[Plain-text document sources]

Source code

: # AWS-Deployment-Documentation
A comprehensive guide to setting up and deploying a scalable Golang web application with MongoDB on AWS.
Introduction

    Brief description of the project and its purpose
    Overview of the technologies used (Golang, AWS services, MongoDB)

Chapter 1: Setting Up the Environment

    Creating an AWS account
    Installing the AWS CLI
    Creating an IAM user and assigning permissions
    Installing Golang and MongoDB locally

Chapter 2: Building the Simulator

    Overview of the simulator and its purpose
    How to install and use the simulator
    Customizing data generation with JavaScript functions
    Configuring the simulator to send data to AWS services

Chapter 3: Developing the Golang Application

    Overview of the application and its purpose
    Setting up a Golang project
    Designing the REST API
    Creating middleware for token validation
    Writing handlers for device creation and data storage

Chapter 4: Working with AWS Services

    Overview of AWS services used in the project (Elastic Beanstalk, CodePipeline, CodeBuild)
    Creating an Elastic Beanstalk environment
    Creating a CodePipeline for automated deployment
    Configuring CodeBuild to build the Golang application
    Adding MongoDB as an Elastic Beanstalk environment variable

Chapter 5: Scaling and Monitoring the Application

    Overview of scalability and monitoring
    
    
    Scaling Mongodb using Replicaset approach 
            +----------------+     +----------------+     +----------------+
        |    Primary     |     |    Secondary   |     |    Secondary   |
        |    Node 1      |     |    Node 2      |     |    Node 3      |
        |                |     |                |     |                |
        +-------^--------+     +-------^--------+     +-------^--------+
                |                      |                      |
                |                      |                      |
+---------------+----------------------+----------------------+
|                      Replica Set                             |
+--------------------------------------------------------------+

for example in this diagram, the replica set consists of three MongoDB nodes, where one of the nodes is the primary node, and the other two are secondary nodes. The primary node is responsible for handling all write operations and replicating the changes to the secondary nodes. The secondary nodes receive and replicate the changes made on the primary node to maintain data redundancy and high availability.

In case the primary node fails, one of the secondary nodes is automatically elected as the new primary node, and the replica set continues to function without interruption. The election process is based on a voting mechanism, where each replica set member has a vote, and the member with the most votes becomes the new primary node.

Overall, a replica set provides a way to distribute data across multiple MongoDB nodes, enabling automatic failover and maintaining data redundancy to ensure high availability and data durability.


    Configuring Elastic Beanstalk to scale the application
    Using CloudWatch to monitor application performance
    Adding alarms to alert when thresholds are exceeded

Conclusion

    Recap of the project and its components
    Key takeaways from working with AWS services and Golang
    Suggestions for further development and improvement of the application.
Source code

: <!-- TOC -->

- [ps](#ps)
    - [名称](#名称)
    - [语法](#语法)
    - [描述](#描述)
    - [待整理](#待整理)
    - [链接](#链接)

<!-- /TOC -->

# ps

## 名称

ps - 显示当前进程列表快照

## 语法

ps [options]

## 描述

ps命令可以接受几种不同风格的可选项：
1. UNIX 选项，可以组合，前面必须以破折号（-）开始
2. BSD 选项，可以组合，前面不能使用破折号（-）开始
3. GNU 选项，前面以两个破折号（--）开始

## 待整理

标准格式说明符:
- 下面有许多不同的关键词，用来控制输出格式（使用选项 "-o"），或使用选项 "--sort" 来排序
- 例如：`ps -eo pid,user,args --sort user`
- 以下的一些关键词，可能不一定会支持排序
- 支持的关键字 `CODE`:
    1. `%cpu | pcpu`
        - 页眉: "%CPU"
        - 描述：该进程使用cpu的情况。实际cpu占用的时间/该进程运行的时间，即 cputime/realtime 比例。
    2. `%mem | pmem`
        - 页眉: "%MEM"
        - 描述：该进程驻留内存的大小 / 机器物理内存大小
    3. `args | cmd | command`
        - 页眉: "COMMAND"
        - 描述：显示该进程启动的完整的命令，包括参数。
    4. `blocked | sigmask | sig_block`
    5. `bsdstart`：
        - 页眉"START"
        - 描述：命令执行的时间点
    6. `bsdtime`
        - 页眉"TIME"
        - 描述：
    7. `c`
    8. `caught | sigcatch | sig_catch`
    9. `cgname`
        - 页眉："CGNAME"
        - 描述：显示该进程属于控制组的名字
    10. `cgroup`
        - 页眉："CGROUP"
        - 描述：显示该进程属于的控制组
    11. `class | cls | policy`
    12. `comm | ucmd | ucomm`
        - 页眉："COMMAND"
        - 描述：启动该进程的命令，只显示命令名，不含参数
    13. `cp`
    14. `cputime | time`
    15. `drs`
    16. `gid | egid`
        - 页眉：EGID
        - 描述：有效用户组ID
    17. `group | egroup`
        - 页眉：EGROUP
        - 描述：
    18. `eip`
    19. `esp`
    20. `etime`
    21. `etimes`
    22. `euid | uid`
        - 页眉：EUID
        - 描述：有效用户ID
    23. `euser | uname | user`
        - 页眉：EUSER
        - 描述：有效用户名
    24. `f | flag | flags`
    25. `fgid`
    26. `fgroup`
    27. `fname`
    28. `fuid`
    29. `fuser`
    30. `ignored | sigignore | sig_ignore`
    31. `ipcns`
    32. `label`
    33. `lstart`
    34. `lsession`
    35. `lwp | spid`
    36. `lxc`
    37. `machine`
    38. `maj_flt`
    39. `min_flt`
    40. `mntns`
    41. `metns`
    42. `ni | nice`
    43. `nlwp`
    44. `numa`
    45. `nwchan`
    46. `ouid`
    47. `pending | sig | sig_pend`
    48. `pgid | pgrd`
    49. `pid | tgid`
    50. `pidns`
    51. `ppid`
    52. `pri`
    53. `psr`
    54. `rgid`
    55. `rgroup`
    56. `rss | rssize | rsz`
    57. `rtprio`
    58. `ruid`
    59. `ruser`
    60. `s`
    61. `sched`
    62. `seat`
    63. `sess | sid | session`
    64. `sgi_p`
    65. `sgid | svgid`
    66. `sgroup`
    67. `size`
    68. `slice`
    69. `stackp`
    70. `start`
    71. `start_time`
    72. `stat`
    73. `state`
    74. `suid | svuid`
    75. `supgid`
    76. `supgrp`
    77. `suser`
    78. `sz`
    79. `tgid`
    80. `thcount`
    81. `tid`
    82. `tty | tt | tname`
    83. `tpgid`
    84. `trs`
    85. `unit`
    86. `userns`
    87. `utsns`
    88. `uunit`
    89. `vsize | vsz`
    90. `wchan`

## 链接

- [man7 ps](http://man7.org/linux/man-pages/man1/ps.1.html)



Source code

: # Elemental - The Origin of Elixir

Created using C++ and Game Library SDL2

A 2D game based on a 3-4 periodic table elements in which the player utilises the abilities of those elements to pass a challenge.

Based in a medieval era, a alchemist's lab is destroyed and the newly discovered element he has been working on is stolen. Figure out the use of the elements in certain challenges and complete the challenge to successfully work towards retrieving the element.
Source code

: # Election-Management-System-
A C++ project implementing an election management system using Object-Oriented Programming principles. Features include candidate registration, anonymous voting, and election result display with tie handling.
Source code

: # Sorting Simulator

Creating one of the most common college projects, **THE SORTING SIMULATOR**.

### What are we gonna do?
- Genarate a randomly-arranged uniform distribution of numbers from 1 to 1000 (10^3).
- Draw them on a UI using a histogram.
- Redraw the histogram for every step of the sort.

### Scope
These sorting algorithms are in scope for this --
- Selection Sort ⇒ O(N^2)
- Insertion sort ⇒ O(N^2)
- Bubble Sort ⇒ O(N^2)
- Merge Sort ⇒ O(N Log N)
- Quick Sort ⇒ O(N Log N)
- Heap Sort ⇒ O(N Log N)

* AIM OF THE EXERCISE: Render all of the lines above as a JSON array of strings, with one string per line and blank lines omitted.

* ANSWER TO THE EXERCISE:
[
  "Source code",
  ": # AWS-Deployment-Documentation",
  "A comprehensive guide to setting up and deploying a scalable Golang web application with MongoDB on AWS.",
  "Introduction",
  "    Brief description of the project and its purpose",
  "    Overview of the technologies used (Golang, AWS services, MongoDB)",
  "Chapter 1: Setting Up the Environment",
  "    Creating an AWS account",
  "    Installing the AWS CLI",
  "    Creating an IAM user and assigning permissions",
  "    Installing Golang and MongoDB locally",
  "Chapter 2: Building the Simulator",
  "    Overview of the simulator and its purpose",
  "    How to install and use the simulator",
  "    Customizing data generation with JavaScript functions",
  "    Configuring the simulator to send data to AWS services",
  "Chapter 3: Developing the Golang Application",
  "    Overview of the application and its purpose",
  "    Setting up a Golang project",
  "    Designing the REST API",
  "    Creating middleware for token validation",
  "    Writing handlers for device creation and data storage",
  "Chapter 4: Working with AWS Services",
  "    Overview of AWS services used in the project (Elastic Beanstalk, CodePipeline, CodeBuild)",
  "    Creating an Elastic Beanstalk environment",
  "    Creating a CodePipeline for automated deployment",
  "    Configuring CodeBuild to build the Golang application",
  "    Adding MongoDB as an Elastic Beanstalk environment variable",
  "Chapter 5: Scaling and Monitoring the Application",
  "    Overview of scalability and monitoring",
  "    Scaling Mongodb using Replicaset approach ",
  "            +----------------+     +----------------+     +----------------+",
  "        |    Primary     |     |    Secondary   |     |    Secondary   |",
  "        |    Node 1      |     |    Node 2      |     |    Node 3      |",
  "        |                |     |                |     |                |",
  "        +-------^--------+     +-------^--------+     +-------^--------+",
  "                |                      |                      |",
  "                |                      |                      |",
  "+---------------+----------------------+----------------------+",
  "|                      Replica Set                             |",
  "+--------------------------------------------------------------+",
  "for example in this diagram, the replica set consists of three MongoDB nodes, where one of the nodes is the primary node, and the other two are secondary nodes. The primary node is responsible for handling all write operations and replicating the changes to the secondary nodes. The secondary nodes receive and replicate the changes made on the primary node to maintain data redundancy and high availability.",
  "In case the primary node fails, one of the secondary nodes is automatically elected as the new primary node, and the replica set continues to function without interruption. The election process is based on a voting mechanism, where each replica set member has a vote, and the member with the most votes becomes the new primary node.",
  "Overall, a replica set provides a way to distribute data across multiple MongoDB nodes, enabling automatic failover and maintaining data redundancy to ensure high availability and data durability.",
  "    Configuring Elastic Beanstalk to scale the application",
  "    Using CloudWatch to monitor application performance",
  "    Adding alarms to alert when thresholds are exceeded",
  "Conclusion",
  "    Recap of the project and its components",
  "    Key takeaways from working with AWS services and Golang",
  "    Suggestions for further development and improvement of the application.",
  "Source code",
  ": <!-- TOC -->",
  "- [ps](#ps)",
  "    - [名称](#名称)",
  "    - [语法](#语法)",
  "    - [描述](#描述)",
  "    - [待整理](#待整理)",
  "    - [链接](#链接)",
  "<!-- /TOC -->",
  "# ps",
  "## 名称",
  "ps - 显示当前进程列表快照",
  "## 语法",
  "ps [options]",
  "## 描述",
  "ps命令可以接受几种不同风格的可选项：",
  "1. UNIX 选项，可以组合，前面必须以破折号（-）开始",
  "2. BSD 选项，可以组合，前面不能使用破折号（-）开始",
  "3. GNU 选项，前面以两个破折号（--）开始",
  "## 待整理",
  "标准格式说明符:",
  "- 下面有许多不同的关键词，用来控制输出格式（使用选项 \"-o\"），或使用选项 \"--sort\" 来排序",
  "- 例如：`ps -eo pid,user,args --sort user`",
  "- 以下的一些关键词，可能不一定会支持排序",
  "- 支持的关键字 `CODE`:",
  "    1. `%cpu | pcpu`",
  "        - 页眉: \"%CPU\"",
  "        - 描述：该进程使用cpu的情况。实际cpu占用的时间/该进程运行的时间，即 cputime/realtime 比例。",
  "    2. `%mem | pmem`",
  "        - 页眉: \"%MEM\"",
  "        - 描述：该进程驻留内存的大小 / 机器物理内存大小",
  "    3. `args | cmd | command`",
  "        - 页眉: \"COMMAND\"",
  "        - 描述：显示该进程启动的完整的命令，包括参数。",
  "    4. `blocked | sigmask | sig_block`",
  "    5. `bsdstart`：",
  "        - 页眉\"START\"",
  "        - 描述：命令执行的时间点",
  "    6. `bsdtime`",
  "        - 页眉\"TIME\"",
  "        - 描述：",
  "    7. `c`",
  "    8. `caught | sigcatch | sig_catch`",
  "    9. `cgname`",
  "        - 页眉：\"CGNAME\"",
  "        - 描述：显示该进程属于控制组的名字",
  "    10. `cgroup`",
  "        - 页眉：\"CGROUP\"",
  "        - 描述：显示该进程属于的控制组",
  "    11. `class | cls | policy`",
  "    12. `comm | ucmd | ucomm`",
  "        - 页眉：\"COMMAND\"",
  "        - 描述：启动该进程的命令，只显示命令名，不含参数",
  "    13. `cp`",
  "    14. `cputime | time`",
  "    15. `drs`",
  "    16. `gid | egid`",
  "        - 页眉：EGID",
  "        - 描述：有效用户组ID",
  "    17. `group | egroup`",
  "        - 页眉：EGROUP",
  "        - 描述：",
  "    18. `eip`",
  "    19. `esp`",
  "    20. `etime`",
  "    21. `etimes`",
  "    22. `euid | uid`",
  "        - 页眉：EUID",
  "        - 描述：有效用户ID",
  "    23. `euser | uname | user`",
  "        - 页眉：EUSER",
  "        - 描述：有效用户名",
  "    24. `f | flag | flags`",
  "    25. `fgid`",
  "    26. `fgroup`",
  "    27. `fname`",
  "    28. `fuid`",
  "    29. `fuser`",
  "    30. `ignored | sigignore | sig_ignore`",
  "    31. `ipcns`",
  "    32. `label`",
  "    33. `lstart`",
  "    34. `lsession`",
  "    35. `lwp | spid`",
  "    36. `lxc`",
  "    37. `machine`",
  "    38. `maj_flt`",
  "    39. `min_flt`",
  "    40. `mntns`",
  "    41. `metns`",
  "    42. `ni | nice`",
  "    43. `nlwp`",
  "    44. `numa`",
  "    45. `nwchan`",
  "    46. `ouid`",
  "    47. `pending | sig | sig_pend`",
  "    48. `pgid | pgrd`",
  "    49. `pid | tgid`",
  "    50. `pidns`",
  "    51. `ppid`",
  "    52. `pri`",
  "    53. `psr`",
  "    54. `rgid`",
  "    55. `rgroup`",
  "    56. `rss | rssize | rsz`",
  "    57. `rtprio`",
  "    58. `ruid`",
  "    59. `ruser`",
  "    60. `s`",
  "    61. `sched`",
  "    62. `seat`",
  "    63. `sess | sid | session`",
  "    64. `sgi_p`",
  "    65. `sgid | svgid`",
  "    66. `sgroup`",
  "    67. `size`",
  "    68. `slice`",
  "    69. `stackp`",
  "    70. `start`",
  "    71. `start_time`",
  "    72. `stat`",
  "    73. `state`",
  "    74. `suid | svuid`",
  "    75. `supgid`",
  "    76. `supgrp`",
  "    77. `suser`",
  "    78. `sz`",
  "    79. `tgid`",
  "    80. `thcount`",
  "    81. `tid`",
  "    82. `tty | tt | tname`",
  "    83. `tpgid`",
  "    84. `trs`",
  "    85. `unit`",
  "    86. `userns`",
  "    87. `utsns`",
  "    88. `uunit`",
  "    89. `vsize | vsz`",
  "    90. `wchan`",
  "## 链接",
  "- [man7 ps](http://man7.org/linux/man-pages/man1/ps.1.html)",
  "Source code",
  ": # Elemental - The Origin of Elixir",
  "Created using C++ and Game Library SDL2",
  "A 2D game based on a 3-4 periodic table elements in which the player utilises the abilities of those elements to pass a challenge.",
  "Based in a medieval era, a alchemist's lab is destroyed and the newly discovered element he has been working on is stolen. Figure out the use of the elements in certain challenges and complete the challenge to successfully work towards retrieving the element.",
  "Source code",
  ": # Election-Management-System-",
  "A C++ project implementing an election management system using Object-Oriented Programming principles. Features include candidate registration, anonymous voting, and election result display with tie handling.",
  "Source code",
  ": # Sorting Simulator",
  "Creating one of the most common college projects, **THE SORTING SIMULATOR**.",
  "### What are we gonna do?",
  "- Genarate a randomly-arranged uniform distribution of numbers from 1 to 1000 (10^3).",
  "- Draw them on a UI using a histogram.",
  "- Redraw the histogram for every step of the sort.",
  "### Scope",
  "These sorting algorithms are in scope for this --",
  "- Selection Sort ⇒ O(N^2)",
  "- Insertion sort ⇒ O(N^2)",
  "- Bubble Sort ⇒ O(N^2)",
  "- Merge Sort ⇒ O(N Log N)",
  "- Quick Sort ⇒ O(N Log N)",
  "- Heap Sort ⇒ O(N Log N)"
]